Molecular cloning, expression, and site-directed mutagenesis of inorganic pyrophosphatase from Thermus thermophilus HB8.

The genomic DNA encoding the inorganic pyrophosphatase from an extremely thermophilic bacterium, Thermus thermophilus HB8 (ATCC27634), was isolated by colony hybridization with a probe designed as a part of gene amplified by the PCR method, which was derived from the partial amino acid sequence of the enzyme. The DNA was cloned into a plasmid vector, pUC118, after digestion with BamHI. The inserted nucleotide fragment was about 1.8 kbp in length and the nucleotide sequence included a 525 bp open reading frame. The deduced amino acid sequence was completely identical with that of the enzyme determined by automated Edman analysis of peptide fragments isolated from digests obtained with Staphylococcus aureus V8 protease and Achromobacter protease I, and also from products obtained on chemical cleavage with cyanogen bromide and 70% formic acid.
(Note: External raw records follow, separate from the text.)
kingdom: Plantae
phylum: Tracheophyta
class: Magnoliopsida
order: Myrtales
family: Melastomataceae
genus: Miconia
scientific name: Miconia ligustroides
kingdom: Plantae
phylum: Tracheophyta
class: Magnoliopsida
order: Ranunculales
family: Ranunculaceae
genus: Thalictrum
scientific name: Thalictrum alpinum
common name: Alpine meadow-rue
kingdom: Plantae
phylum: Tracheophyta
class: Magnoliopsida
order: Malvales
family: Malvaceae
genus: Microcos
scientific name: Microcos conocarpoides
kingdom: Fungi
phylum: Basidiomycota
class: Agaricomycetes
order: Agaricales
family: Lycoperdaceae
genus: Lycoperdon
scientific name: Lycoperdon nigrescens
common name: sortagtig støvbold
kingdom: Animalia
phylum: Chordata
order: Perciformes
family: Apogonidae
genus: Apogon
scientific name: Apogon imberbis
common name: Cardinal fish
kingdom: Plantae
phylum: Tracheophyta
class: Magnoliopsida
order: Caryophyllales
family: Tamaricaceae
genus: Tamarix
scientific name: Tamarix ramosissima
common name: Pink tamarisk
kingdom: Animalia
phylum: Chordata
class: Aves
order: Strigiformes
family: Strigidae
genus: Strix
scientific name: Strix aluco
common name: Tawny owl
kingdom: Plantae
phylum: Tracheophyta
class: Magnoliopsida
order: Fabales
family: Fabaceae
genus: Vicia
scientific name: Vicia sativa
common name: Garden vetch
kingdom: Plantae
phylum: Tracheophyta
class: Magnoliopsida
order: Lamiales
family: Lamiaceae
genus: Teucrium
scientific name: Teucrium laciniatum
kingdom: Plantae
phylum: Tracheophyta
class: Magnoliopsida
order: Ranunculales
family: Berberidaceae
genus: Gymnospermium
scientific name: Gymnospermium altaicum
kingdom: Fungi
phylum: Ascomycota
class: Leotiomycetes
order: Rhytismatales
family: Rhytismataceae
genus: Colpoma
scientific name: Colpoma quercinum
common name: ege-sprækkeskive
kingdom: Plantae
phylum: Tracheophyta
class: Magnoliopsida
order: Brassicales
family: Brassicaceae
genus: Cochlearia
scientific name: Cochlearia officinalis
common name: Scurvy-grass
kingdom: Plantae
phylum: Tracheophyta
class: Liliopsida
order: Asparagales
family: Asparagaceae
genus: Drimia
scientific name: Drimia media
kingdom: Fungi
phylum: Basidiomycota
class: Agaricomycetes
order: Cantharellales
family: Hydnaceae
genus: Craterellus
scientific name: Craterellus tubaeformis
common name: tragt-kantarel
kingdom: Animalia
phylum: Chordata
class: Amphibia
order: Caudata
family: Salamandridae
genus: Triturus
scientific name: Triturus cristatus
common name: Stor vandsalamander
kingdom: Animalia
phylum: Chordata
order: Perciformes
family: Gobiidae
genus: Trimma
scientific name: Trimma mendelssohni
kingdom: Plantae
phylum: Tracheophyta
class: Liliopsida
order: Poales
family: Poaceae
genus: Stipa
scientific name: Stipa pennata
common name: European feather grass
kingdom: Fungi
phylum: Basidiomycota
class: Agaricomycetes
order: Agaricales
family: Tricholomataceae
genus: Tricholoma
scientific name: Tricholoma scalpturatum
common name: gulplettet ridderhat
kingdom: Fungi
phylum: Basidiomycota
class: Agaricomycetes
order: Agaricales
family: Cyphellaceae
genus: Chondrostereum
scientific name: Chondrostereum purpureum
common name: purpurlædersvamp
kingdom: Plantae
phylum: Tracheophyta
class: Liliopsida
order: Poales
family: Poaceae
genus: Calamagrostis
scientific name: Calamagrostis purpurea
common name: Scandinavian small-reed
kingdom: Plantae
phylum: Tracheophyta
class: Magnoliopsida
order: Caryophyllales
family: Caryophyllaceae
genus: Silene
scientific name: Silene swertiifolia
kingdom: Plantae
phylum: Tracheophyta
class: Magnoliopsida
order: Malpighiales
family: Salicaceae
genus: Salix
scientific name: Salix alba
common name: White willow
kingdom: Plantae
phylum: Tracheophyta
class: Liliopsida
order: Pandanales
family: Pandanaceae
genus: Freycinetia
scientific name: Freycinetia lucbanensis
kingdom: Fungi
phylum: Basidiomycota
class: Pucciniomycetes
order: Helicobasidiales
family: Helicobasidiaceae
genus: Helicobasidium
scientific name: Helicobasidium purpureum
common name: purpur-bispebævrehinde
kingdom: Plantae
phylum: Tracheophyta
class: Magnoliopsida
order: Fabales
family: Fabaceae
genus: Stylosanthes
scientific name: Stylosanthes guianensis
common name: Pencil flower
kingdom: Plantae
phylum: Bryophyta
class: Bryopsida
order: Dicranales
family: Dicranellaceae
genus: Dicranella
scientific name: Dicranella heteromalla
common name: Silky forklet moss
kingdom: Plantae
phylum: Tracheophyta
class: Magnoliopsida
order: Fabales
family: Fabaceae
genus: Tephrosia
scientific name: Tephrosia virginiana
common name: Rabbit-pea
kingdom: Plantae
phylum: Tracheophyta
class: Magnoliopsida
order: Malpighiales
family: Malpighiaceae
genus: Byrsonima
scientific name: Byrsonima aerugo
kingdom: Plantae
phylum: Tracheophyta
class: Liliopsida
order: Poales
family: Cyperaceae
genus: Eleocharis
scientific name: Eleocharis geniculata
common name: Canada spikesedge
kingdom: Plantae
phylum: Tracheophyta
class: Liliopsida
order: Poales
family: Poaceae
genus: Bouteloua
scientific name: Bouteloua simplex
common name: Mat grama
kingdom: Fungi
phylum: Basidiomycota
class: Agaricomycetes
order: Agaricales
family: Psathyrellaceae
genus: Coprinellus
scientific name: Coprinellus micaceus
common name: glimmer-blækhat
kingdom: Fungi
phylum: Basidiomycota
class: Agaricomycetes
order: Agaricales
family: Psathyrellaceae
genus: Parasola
The subunit of this enzyme is composed of 174 amino acid residues with a calculated molecular weight of 19,084. Then, the gene was overexpressed in Escherichia coli BL21 (DE3) using a plasmid vector, pET15b, system. The recombinant enzyme was fully active, and exhibited higher thermostability than the E. coli enzyme. Amino acid residues located on the surface of the recombinant enzyme were determined by means of limited proteolysis, and the results revealed that the environment of Lys residues is almost the same as the crystal structure reported previously [Teplyakov, A. et al. (1994) Protein Sci. 3, 1098-1107]. Furthermore, the roles of two tryptophan residues were investigated by site-directed mutagenesis, which indicated that they may be responsible for the structural integrity and thermostability.